• What you are asked to do: Start to finish, return the listing exactly as written.

• Record excerpts:
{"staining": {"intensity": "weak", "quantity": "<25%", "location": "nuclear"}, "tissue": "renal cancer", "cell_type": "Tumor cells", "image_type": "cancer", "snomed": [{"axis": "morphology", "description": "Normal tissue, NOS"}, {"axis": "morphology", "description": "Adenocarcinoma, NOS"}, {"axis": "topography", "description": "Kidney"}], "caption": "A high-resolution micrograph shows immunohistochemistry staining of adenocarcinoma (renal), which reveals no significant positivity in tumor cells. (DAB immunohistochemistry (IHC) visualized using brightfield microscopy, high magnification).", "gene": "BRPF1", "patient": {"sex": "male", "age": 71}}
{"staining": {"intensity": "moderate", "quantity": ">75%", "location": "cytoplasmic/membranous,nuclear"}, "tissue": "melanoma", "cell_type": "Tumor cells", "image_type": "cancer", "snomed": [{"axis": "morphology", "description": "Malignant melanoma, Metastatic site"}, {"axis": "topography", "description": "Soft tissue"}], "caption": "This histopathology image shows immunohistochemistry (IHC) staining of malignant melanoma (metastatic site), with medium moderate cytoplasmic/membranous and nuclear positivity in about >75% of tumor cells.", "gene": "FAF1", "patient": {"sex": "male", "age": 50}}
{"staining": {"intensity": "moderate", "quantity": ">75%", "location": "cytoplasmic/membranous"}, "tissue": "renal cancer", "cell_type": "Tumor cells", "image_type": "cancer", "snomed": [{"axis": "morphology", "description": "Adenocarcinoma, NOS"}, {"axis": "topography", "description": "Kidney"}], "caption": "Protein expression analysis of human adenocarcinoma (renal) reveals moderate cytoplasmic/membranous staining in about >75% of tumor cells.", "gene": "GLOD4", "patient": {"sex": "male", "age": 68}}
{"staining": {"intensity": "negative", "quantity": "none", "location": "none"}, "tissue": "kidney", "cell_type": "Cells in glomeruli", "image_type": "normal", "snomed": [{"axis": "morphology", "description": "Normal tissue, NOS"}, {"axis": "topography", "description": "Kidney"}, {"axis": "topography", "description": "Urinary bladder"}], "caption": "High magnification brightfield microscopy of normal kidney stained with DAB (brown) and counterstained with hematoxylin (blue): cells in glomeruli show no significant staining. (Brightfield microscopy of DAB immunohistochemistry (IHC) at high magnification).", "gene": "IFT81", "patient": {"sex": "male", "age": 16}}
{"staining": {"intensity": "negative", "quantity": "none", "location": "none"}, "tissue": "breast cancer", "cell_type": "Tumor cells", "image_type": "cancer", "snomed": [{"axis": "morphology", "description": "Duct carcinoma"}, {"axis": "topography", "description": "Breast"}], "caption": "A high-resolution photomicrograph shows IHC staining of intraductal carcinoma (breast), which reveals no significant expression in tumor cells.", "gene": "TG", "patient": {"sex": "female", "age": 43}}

• Exercise output:
{"staining": {"intensity": "weak", "quantity": "<25%", "location": "nuclear"}, "tissue": "renal cancer", "cell_type": "Tumor cells", "image_type": "cancer", "snomed": [{"axis": "morphology", "description": "Normal tissue, NOS"}, {"axis": "morphology", "description": "Adenocarcinoma, NOS"}, {"axis": "topography", "description": "Kidney"}], "caption": "A high-resolution micrograph shows immunohistochemistry staining of adenocarcinoma (renal), which reveals no significant positivity in tumor cells. (DAB immunohistochemistry (IHC) visualized using brightfield microscopy, high magnification).", "gene": "BRPF1", "patient": {"sex": "male", "age": 71}}
{"staining": {"intensity": "moderate", "quantity": ">75%", "location": "cytoplasmic/membranous,nuclear"}, "tissue": "melanoma", "cell_type": "Tumor cells", "image_type": "cancer", "snomed": [{"axis": "morphology", "description": "Malignant melanoma, Metastatic site"}, {"axis": "topography", "description": "Soft tissue"}], "caption": "This histopathology image shows immunohistochemistry (IHC) staining of malignant melanoma (metastatic site), with medium moderate cytoplasmic/membranous and nuclear positivity in about >75% of tumor cells.", "gene": "FAF1", "patient": {"sex": "male", "age": 50}}
{"staining": {"intensity": "moderate", "quantity": ">75%", "location": "cytoplasmic/membranous"}, "tissue": "renal cancer", "cell_type": "Tumor cells", "image_type": "cancer", "snomed": [{"axis": "morphology", "description": "Adenocarcinoma, NOS"}, {"axis": "topography", "description": "Kidney"}], "caption": "Protein expression analysis of human adenocarcinoma (renal) reveals moderate cytoplasmic/membranous staining in about >75% of tumor cells.", "gene": "GLOD4", "patient": {"sex": "male", "age": 68}}
{"staining": {"intensity": "negative", "quantity": "none", "location": "none"}, "tissue": "kidney", "cell_type": "Cells in glomeruli", "image_type": "normal", "snomed": [{"axis": "morphology", "description": "Normal tissue, NOS"}, {"axis": "topography", "description": "Kidney"}, {"axis": "topography", "description": "Urinary bladder"}], "caption": "High magnification brightfield microscopy of normal kidney stained with DAB (brown) and counterstained with hematoxylin (blue): cells in glomeruli show no significant staining. (Brightfield microscopy of DAB immunohistochemistry (IHC) at high magnification).", "gene": "IFT81", "patient": {"sex": "male", "age": 16}}
{"staining": {"intensity": "negative", "quantity": "none", "location": "none"}, "tissue": "breast cancer", "cell_type": "Tumor cells", "image_type": "cancer", "snomed": [{"axis": "morphology", "description": "Duct carcinoma"}, {"axis": "topography", "description": "Breast"}], "caption": "A high-resolution photomicrograph shows IHC staining of intraductal carcinoma (breast), which reveals no significant expression in tumor cells.", "gene": "TG", "patient": {"sex": "female", "age": 43}}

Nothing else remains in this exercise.